00:25 - What exactly does it mean to be a fullstack, Jamstack framework?
00:29 - We talked to community champion Anthony Campolo to find out.
00:32 - But first, did you know that Smashing Magazine publishes a brand new article to the website five days a week?
00:38 - That's a lot to keep up with, but we're here to help.

I want to cut the lines of text for each timestamp in half, so for every other line the timestamp would be deleted and the text would be shifted up to the timestamp right before it. For example, the previous excerpt would be modified to the following:

00:00 - Smashing. Give everyone the best possible start to the day. See special packs for details.
00:07 - It's Smashing. In this episode of the Smashing Podcast, we're talking about RedwoodJS.
00:25 - What exactly does it mean to be a fullstack, Jamstack framework? We talked to community champion Anthony Campolo to find out.
00:32 - But first, did you know that Smashing Magazine publishes a brand new article to the website five days a week? That's a lot to keep up with, but we're here to help.
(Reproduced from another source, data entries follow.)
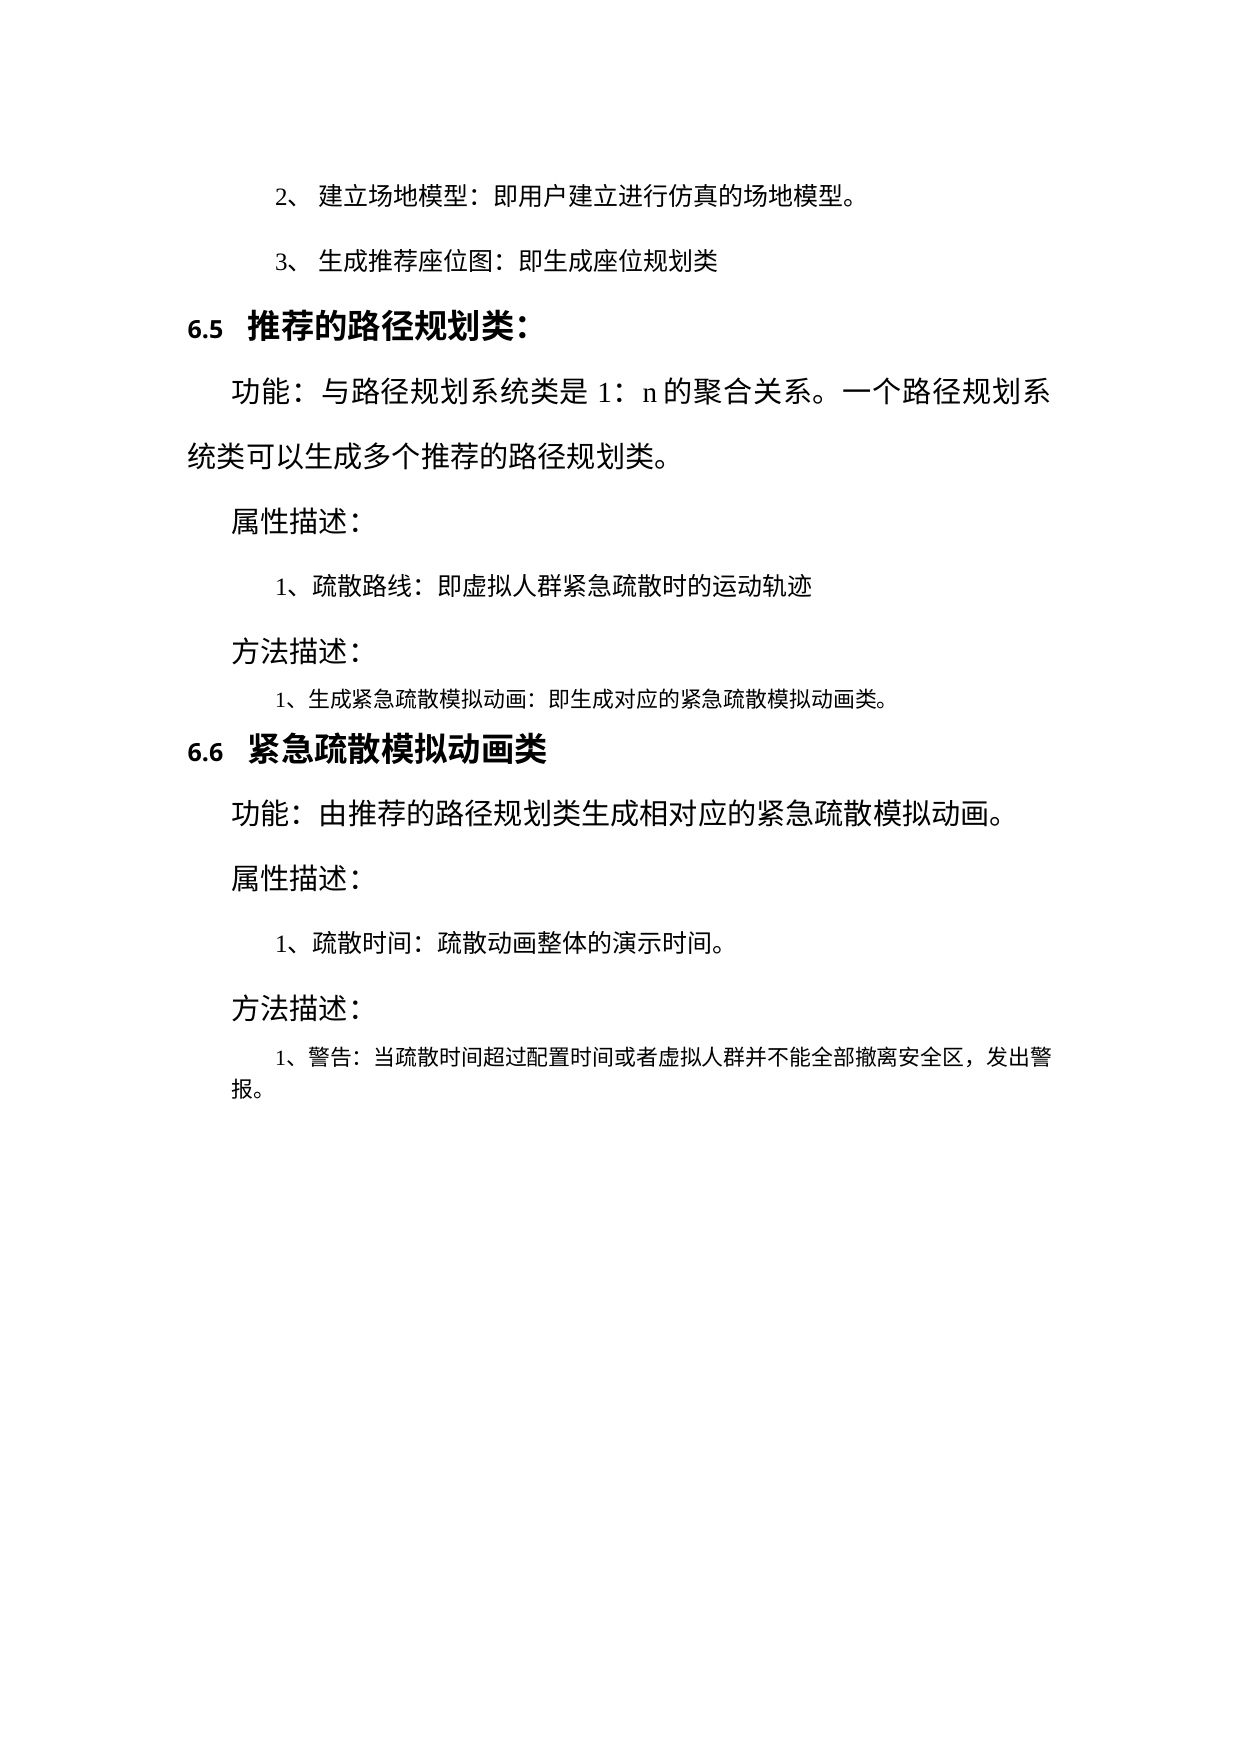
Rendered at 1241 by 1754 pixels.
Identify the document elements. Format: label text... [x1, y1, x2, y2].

text 功能：由推荐的路径规划类生成相对应的紧急疏散模拟动画。 [187, 779, 1053, 844]
text 1、警告：当疏散时间超过配置时间或者虚拟人群并不能全部撤离安全区，发出警报。 [231, 1039, 1053, 1104]
text 方法描述： [187, 617, 1053, 682]
subtitle 紧急疏散模拟动画类 [187, 714, 1053, 779]
text 1、生成紧急疏散模拟动画：即生成对应的紧急疏散模拟动画类。 [231, 682, 1053, 714]
list 生成推荐座位图：即生成座位规划类 [275, 227, 1053, 292]
text 1、疏散时间：疏散动画整体的演示时间。 [187, 909, 1053, 974]
text 属性描述： [187, 487, 1053, 552]
text 方法描述： [187, 974, 1053, 1039]
list 建立场地模型：即用户建立进行仿真的场地模型。 [275, 162, 1053, 227]
text 功能：与路径规划系统类是1：n的聚合关系。一个路径规划系统类可以生成多个推荐的路径规划类。 [187, 357, 1053, 487]
text 1、疏散路线：即虚拟人群紧急疏散时的运动轨迹 [187, 552, 1053, 617]
text 属性描述： [187, 844, 1053, 909]
subtitle 推荐的路径规划类： [187, 292, 1053, 357]
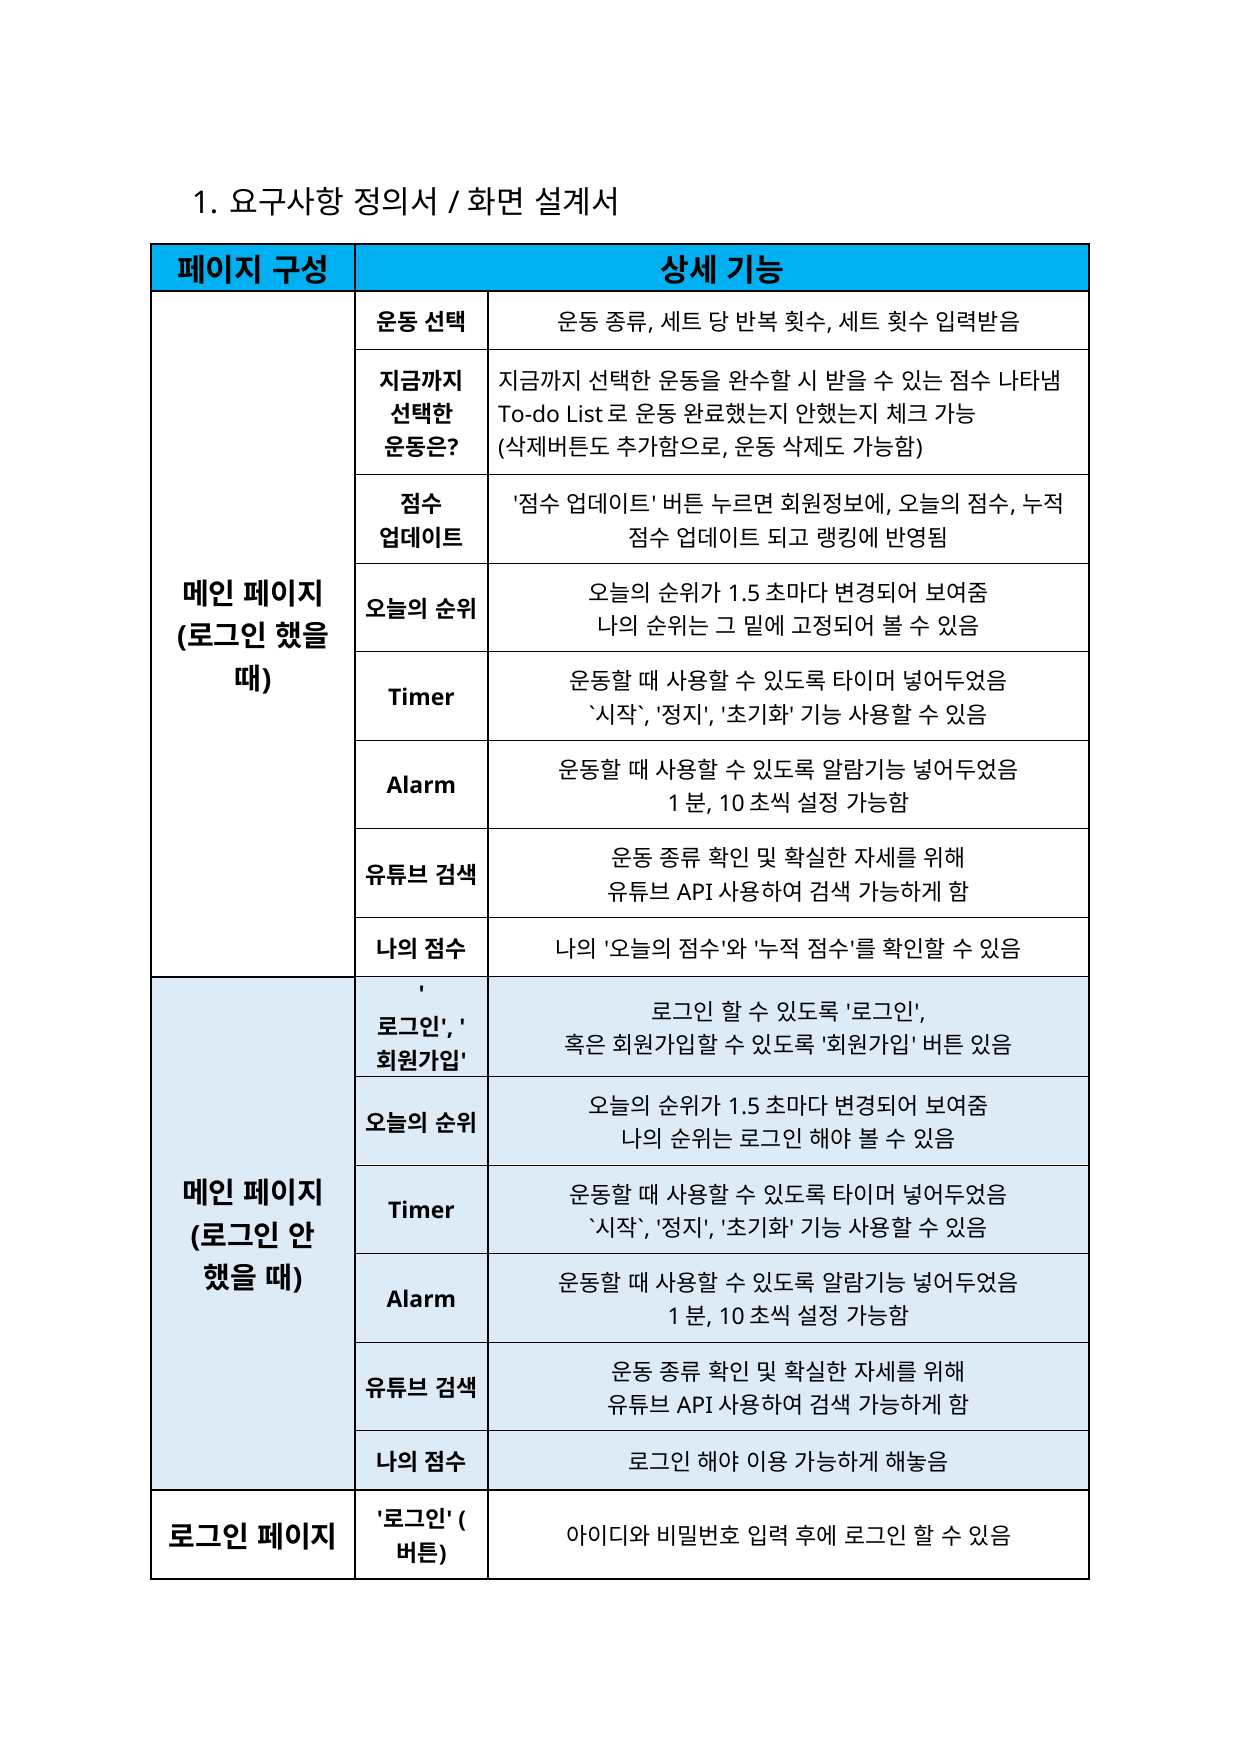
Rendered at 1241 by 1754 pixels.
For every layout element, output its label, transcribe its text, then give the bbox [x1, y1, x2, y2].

list 요구사항 정의서 / 화면 설계서 [192, 177, 1090, 223]
table_cell 점수 업데이트 [356, 475, 487, 563]
table_cell Alarm [356, 741, 487, 828]
table_cell 운동 종류 확인 및 확실한 자세를 위해 유튜브 API 사용하여 검색 가능하게 함 [489, 829, 1088, 917]
table_cell '점수 업데이트' 버튼 누르면 회원정보에, 오늘의 점수, 누적 점수 업데이트 되고 랭킹에 반영됨 [489, 475, 1088, 563]
table_cell '로그인' (버튼) [356, 1491, 487, 1578]
table_cell Timer [356, 652, 487, 740]
table_cell 메인 페이지 (로그인 했을 때) [152, 292, 354, 976]
table_cell 운동할 때 사용할 수 있도록 타이머 넣어두었음 `시작`, '정지', '초기화' 기능 사용할 수 있음 [489, 652, 1088, 740]
table_cell 지금까지 선택한 운동을 완수할 시 받을 수 있는 점수 나타냄 To-do List로 운동 완료했는지 안했는지 체크 가능 (삭제버튼도 추가함으로, 운동 삭제도 가능함) [489, 350, 1088, 474]
table_cell 오늘의 순위가 1.5초마다 변경되어 보여줌 나의 순위는 그 밑에 고정되어 볼 수 있음 [489, 564, 1088, 651]
table_cell 유튜브 검색 [356, 829, 487, 917]
table_cell 오늘의 순위 [356, 1077, 487, 1164]
table_header 상세 기능 [356, 245, 1088, 290]
table_cell 유튜브 검색 [356, 1343, 487, 1430]
table_cell 운동할 때 사용할 수 있도록 알람기능 넣어두었음 1분, 10초씩 설정 가능함 [489, 741, 1088, 828]
table_cell 로그인 해야 이용 가능하게 해놓음 [489, 1431, 1088, 1489]
table_cell 메인 페이지 (로그인 안 했을 때) [152, 978, 354, 1489]
table_cell 나의 점수 [356, 918, 487, 976]
table_cell 오늘의 순위가 1.5초마다 변경되어 보여줌 나의 순위는 로그인 해야 볼 수 있음 [489, 1077, 1088, 1164]
table_cell 운동할 때 사용할 수 있도록 타이머 넣어두었음 `시작`, '정지', '초기화' 기능 사용할 수 있음 [489, 1166, 1088, 1253]
table_cell 아이디와 비밀번호 입력 후에 로그인 할 수 있음 [489, 1491, 1088, 1578]
table_cell 로그인 할 수 있도록 '로그인', 혹은 회원가입할 수 있도록 '회원가입' 버튼 있음 [489, 977, 1088, 1076]
table_cell 로그인 페이지 [152, 1491, 354, 1578]
table_cell 운동 종류 확인 및 확실한 자세를 위해 유튜브 API 사용하여 검색 가능하게 함 [489, 1343, 1088, 1430]
table_cell Timer [356, 1166, 487, 1253]
table_header 페이지 구성 [152, 245, 354, 290]
table_cell Alarm [356, 1254, 487, 1342]
table_cell 오늘의 순위 [356, 564, 487, 651]
table_cell 운동 선택 [356, 292, 487, 349]
table_cell 나의 '오늘의 점수'와 '누적 점수'를 확인할 수 있음 [489, 918, 1088, 976]
table_cell 지금까지 선택한 운동은? [356, 350, 487, 474]
table_cell 운동 종류, 세트 당 반복 횟수, 세트 횟수 입력받음 [489, 292, 1088, 349]
table_cell 운동할 때 사용할 수 있도록 알람기능 넣어두었음 1분, 10초씩 설정 가능함 [489, 1254, 1088, 1342]
table_cell '로그인', '회원가입' [356, 977, 487, 1076]
table_cell 나의 점수 [356, 1431, 487, 1489]
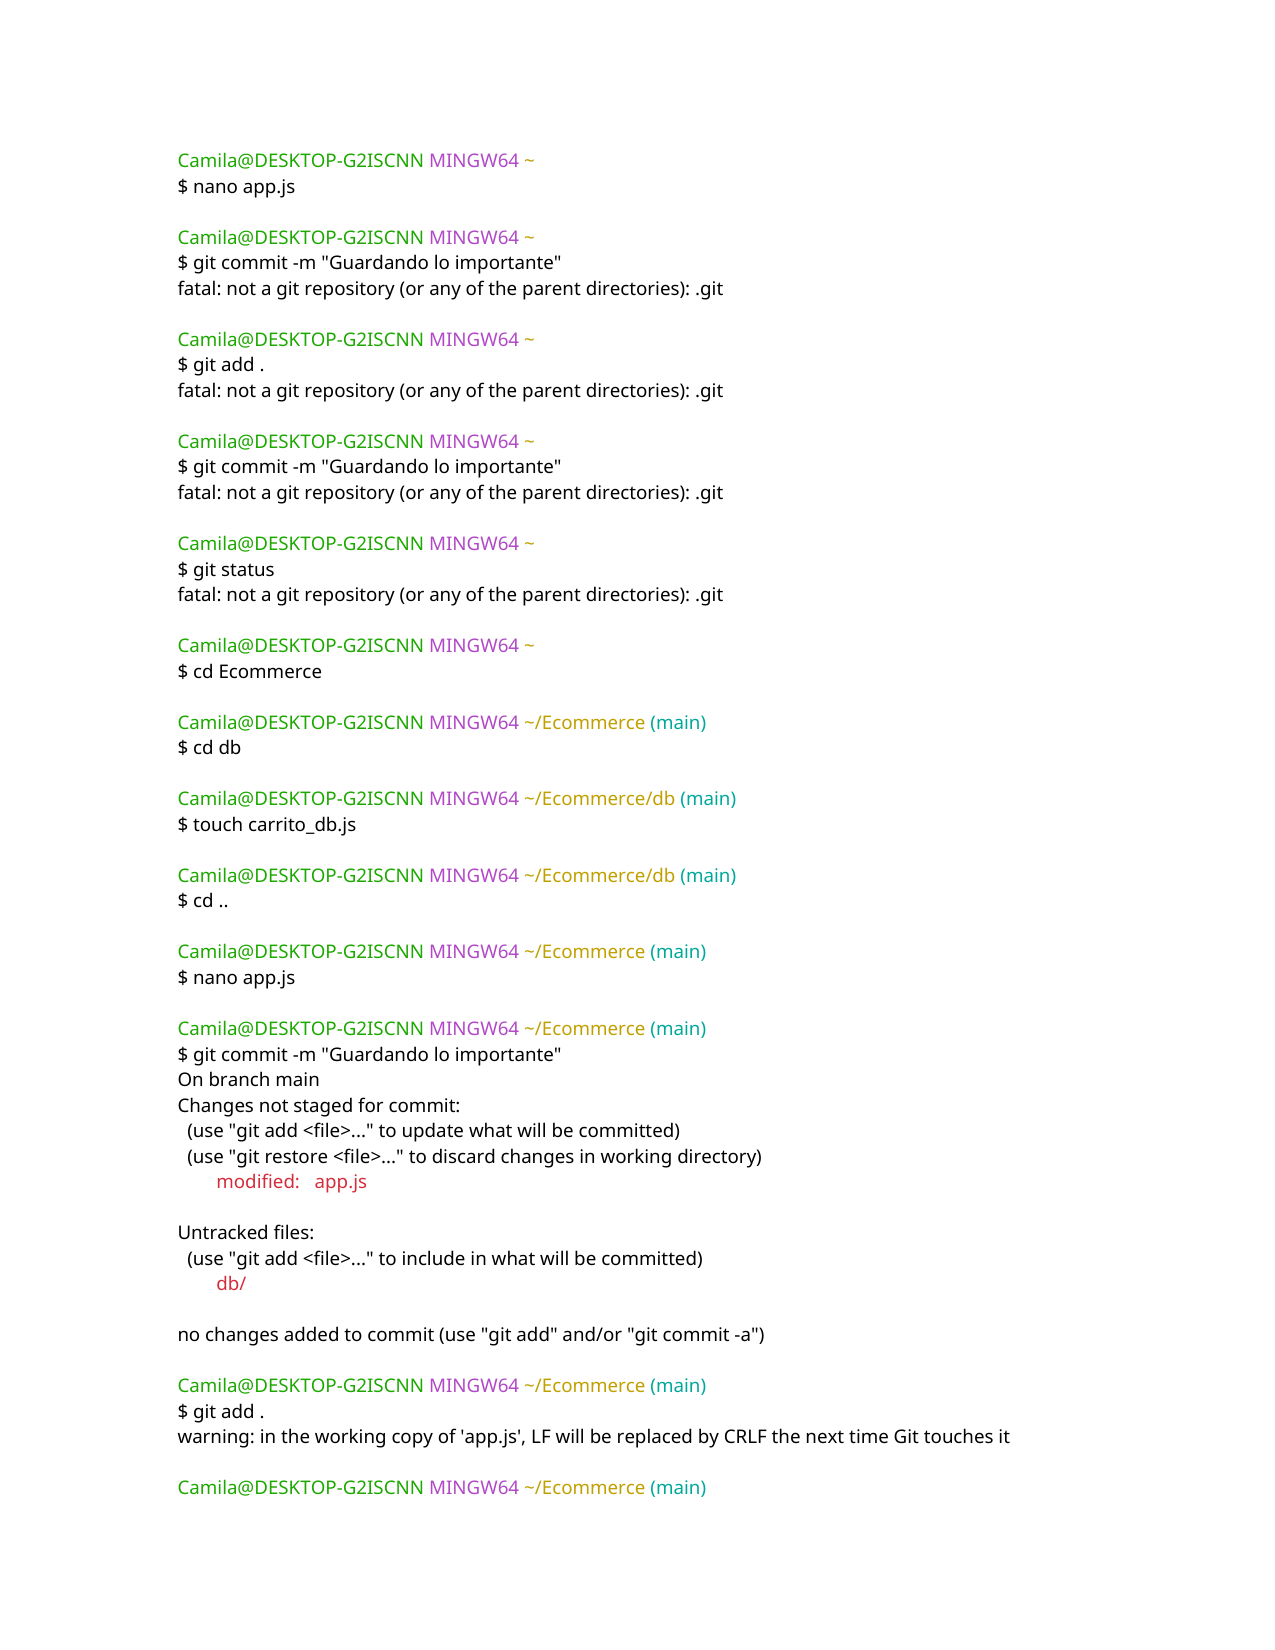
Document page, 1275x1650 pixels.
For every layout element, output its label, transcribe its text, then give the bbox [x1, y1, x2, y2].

text Camila@DESKTOP-G2ISCNN MINGW64 ~ [177, 148, 1098, 173]
text $ nano app.js [177, 964, 1098, 990]
text Camila@DESKTOP-G2ISCNN MINGW64 ~ [177, 632, 1098, 658]
text Camila@DESKTOP-G2ISCNN MINGW64 ~/Ecommerce (main) [177, 939, 1098, 964]
text modified: app.js [177, 1168, 1098, 1194]
text $ touch carrito_db.js [177, 811, 1098, 837]
text Camila@DESKTOP-G2ISCNN MINGW64 ~ [177, 530, 1098, 556]
text Camila@DESKTOP-G2ISCNN MINGW64 ~/Ecommerce/db (main) [177, 786, 1098, 811]
text $ git commit -m "Guardando lo importante" [177, 454, 1098, 479]
text db/ [177, 1271, 1098, 1296]
text fatal: not a git repository (or any of the parent directories): .git [177, 377, 1098, 403]
text Camila@DESKTOP-G2ISCNN MINGW64 ~/Ecommerce (main) [177, 1373, 1098, 1398]
text (use "git restore <file>..." to discard changes in working directory) [177, 1143, 1098, 1168]
text Camila@DESKTOP-G2ISCNN MINGW64 ~/Ecommerce (main) [177, 1475, 1098, 1500]
text Camila@DESKTOP-G2ISCNN MINGW64 ~/Ecommerce/db (main) [177, 862, 1098, 888]
text Camila@DESKTOP-G2ISCNN MINGW64 ~ [177, 428, 1098, 454]
text warning: in the working copy of 'app.js', LF will be replaced by CRLF the next time Git touches it [177, 1424, 1098, 1449]
text $ cd db [177, 734, 1098, 760]
text fatal: not a git repository (or any of the parent directories): .git [177, 581, 1098, 607]
text Changes not staged for commit: [177, 1092, 1098, 1117]
text Camila@DESKTOP-G2ISCNN MINGW64 ~/Ecommerce (main) [177, 709, 1098, 734]
text $ git commit -m "Guardando lo importante" [177, 250, 1098, 275]
text $ cd .. [177, 888, 1098, 913]
text On branch main [177, 1066, 1098, 1092]
text (use "git add <file>..." to include in what will be committed) [177, 1245, 1098, 1271]
text (use "git add <file>..." to update what will be committed) [177, 1117, 1098, 1143]
text $ nano app.js [177, 173, 1098, 199]
text $ git add . [177, 352, 1098, 377]
text fatal: not a git repository (or any of the parent directories): .git [177, 275, 1098, 301]
text no changes added to commit (use "git add" and/or "git commit -a") [177, 1322, 1098, 1347]
text $ git status [177, 556, 1098, 581]
text $ git commit -m "Guardando lo importante" [177, 1041, 1098, 1066]
text fatal: not a git repository (or any of the parent directories): .git [177, 479, 1098, 505]
text $ cd Ecommerce [177, 658, 1098, 683]
text $ git add . [177, 1398, 1098, 1424]
text Camila@DESKTOP-G2ISCNN MINGW64 ~ [177, 326, 1098, 352]
text Untracked files: [177, 1219, 1098, 1245]
text Camila@DESKTOP-G2ISCNN MINGW64 ~ [177, 224, 1098, 250]
text Camila@DESKTOP-G2ISCNN MINGW64 ~/Ecommerce (main) [177, 1015, 1098, 1041]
I want to do this with a Node.js script that reads a file called edit.md, leaves it unmodified, and outputs the modified transcript to a new file called edited.md. The script will need to read the transcript lines, merge every other line as specified, and then write the modified transcript to a new file. Here’s how to create a Node.js script to perform this task:

scripts/halfTranscript.js
const fs = require('fs')
const path = require('path')
const originalFilePath = path.join(__dirname, 'edit.md')
const newFilePath = path.join(__dirname, 'edited.md')
fs.readFile(originalFilePath, 'utf8', (err, data) => {
if (err) {
console.error('Error reading file:', err)
return
}
// Split the data into lines
const lines = data.split('\n')
let modifiedLines = []
// Iterate through the lines, merging every two lines
for (let i = 0; i < lines.length; i += 2) {
// If there's a line to merge with
if (i + 1 < lines.length) {
// Extract the full timestamp from the current line
const currentTimestamp = lines[i].match(/^\d+:\d+:\d+/)[0]
const currentText = lines[i].substring(currentTimestamp.length + 3)
const nextText = lines[i + 1].substring(lines[i + 1].indexOf('-') + 2)
const textToMerge = `${currentText} ${nextText}`
modifiedLines.push(`${currentTimestamp} - ${textToMerge}`)
} else {
// If it's the last line and there's no line to merge with, just add it as is
modifiedLines.push(lines[i])
}
}
// Join the modified lines back into a single string
const modifiedData = modifiedLines.join('\n')
// Write the modified data to the new file
fs.writeFile(newFilePath, modifiedData, 'utf8', (err) => {
if (err) {
console.error('Error writing to file:', err)
return
}
console.log('File has been modified and saved as', newFilePath)
})
})

This script reads the original markdown file, processes the transcript according to your specifications by merging every other line (while preserving the timestamp of the first line in each pair), and then writes the modified transcript to a new file called edited.md.